Following the barrage of Russian attacks, Andriy Yermak, chief of the presidential staff, wrote on Twitter, “Russia responds to @Zelenskiy’s powerful speech at #G20 with a new missile attack. Does anyone seriously think that the Kremlin really wants peace? It wants obedience. But at the end of the day, terrorists always lose.”

The attacks on Tuesday came as authorities were already working furiously to get Kherson back on its feet and beginning to investigate alleged Russian abuses there and its surroundings. The city’s remaining 80,000 residents are without heat, water or electricity, and short on food and medicine.

The head of the UN human rights office’s monitoring mission in Ukraine, Matilda Bogner, on Tuesday decried a “dire humanitarian situation” there.

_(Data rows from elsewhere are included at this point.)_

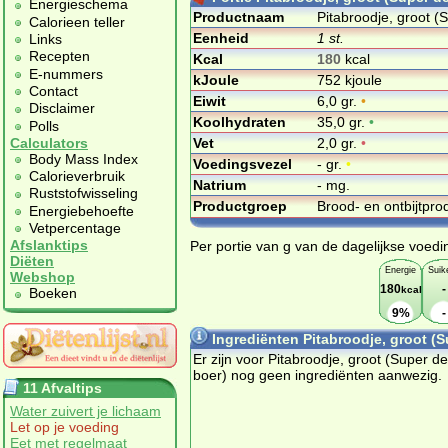
Energieschema
Productnaam
Pitabroodje, groot (
Calorieen teller
Eenheid
1 st.
Links
Recepten
Kcal
180
kcal
E-nummers
kJoule
752 kjoule
Contact
Eiwit
6,0 gr.
•
Disclaimer
Koolhydraten
35,0 gr.
•
Polls
Vet
2,0 gr.
•
Calculators
Body Mass Index
Voedingsvezel
- gr.
•
Calorieverbruik
Natrium
- mg.
Ruststofwisseling
Productgroep
Brood- en ontbijtpr
Energiebehoefte
Vetpercentage
Afslanktips
Per portie van g van de dagelijkse voedi
Diëten
Energie
Suik
Webshop
180
-
kcal
Boeken
9%
-
Ingrediënten Pitabroodje, groot (S
Er zijn voor Pitabroodje, groot (Super de
boer) nog geen ingrediënten aanwezig.
11 Afvaltips
Water zuivert je lichaam
Let op je voeding
Eet met regelmaat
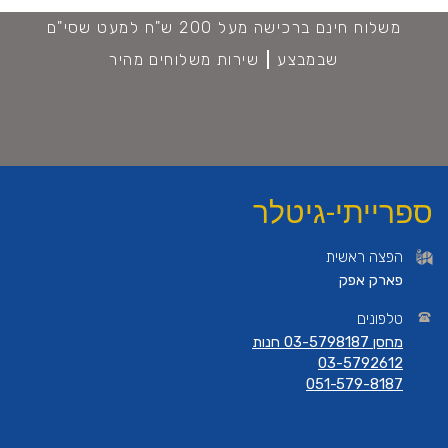
משלוח חינם ברכישה מעל 200 ש"ח למעט שסי"ם
שבמבצע
שירות משלוחים מהיר
ספרייתי-גיטלר
הפצה ראשית
פארק אפק
טלפונים
מחסן 03-5798187 חנות
03-5792612
051-579-8187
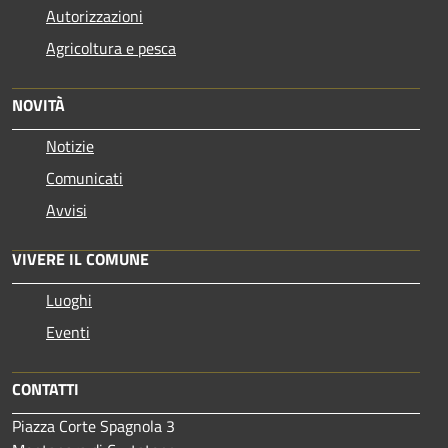
Autorizzazioni
Agricoltura e pesca
NOVITÀ
Notizie
Comunicati
Avvisi
VIVERE IL COMUNE
Luoghi
Eventi
CONTATTI
Piazza Corte Spagnola 3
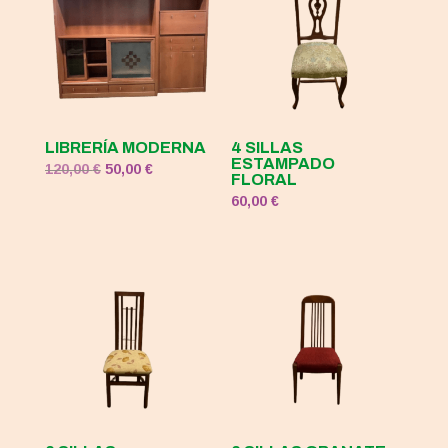
LIBRERÍA MODERNA
4 SILLAS
ESTAMPADO
El
El
120,00
€
50,00
€
FLORAL
precio
precio
60,00
€
original
actual
era:
es:
120,00 €.
50,00 €.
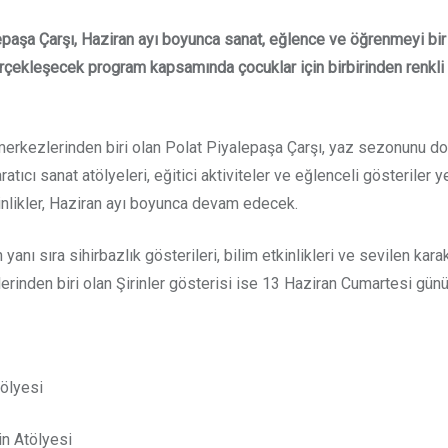
aşa Çarşı, Haziran ayı boyunca sanat, eğlence ve öğrenmeyi bir ar
gerçekleşecek program kapsamında çocuklar için birbirinden renkl
rkezlerinden biri olan Polat Piyalepaşa Çarşı, yaz sezonunu dopdo
ıcı sanat atölyeleri, eğitici aktiviteler ve eğlenceli gösteriler yer
kinlikler, Haziran ayı boyunca devam edecek.
in yanı sıra sihirbazlık gösterileri, bilim etkinlikleri ve sevilen k
klerinden biri olan Şirinler gösterisi ise 13 Haziran Cumartesi gün
tölyesi
n Atölyesi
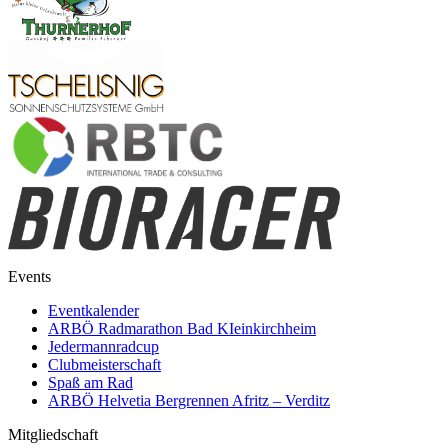
Events
Eventkalender
ARBÖ Radmarathon Bad KIeinkirchheim
Jedermannradcup
Clubmeisterschaft
Spaß am Rad
ARBÖ Helvetia Bergrennen Afritz – Verditz
Mitgliedschaft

Speaking from Kyiv, Bogner said her teams are looking to travel to Kherson to try to verify allegations of nearly 80 cases of forced disappearances and arbitrary detention.

The head of the National Police of Ukraine, Igor Klymenko, said authorities are to start investigating reports from Kherson residents that Russian forces set up at least three alleged torture sites in now-liberated parts of the wider Kherson region and that “our people may have been detained and tortured there.”

Zelenskyy likened the recapture to the Allied landings in France on D-Day in World War II, saying both were watershed events on the road to eventual victory.

But large parts of eastern and southern Ukraine remain under Russian control and Zelenskyy warned of possible more grim news ahead.

“Everywhere, when we liberate our land, we see one thing – Russia leaves behind torture chambers and mass burials … How many mass graves are there in the territory that still remains under the control of Russia?” Zelenskyy asked.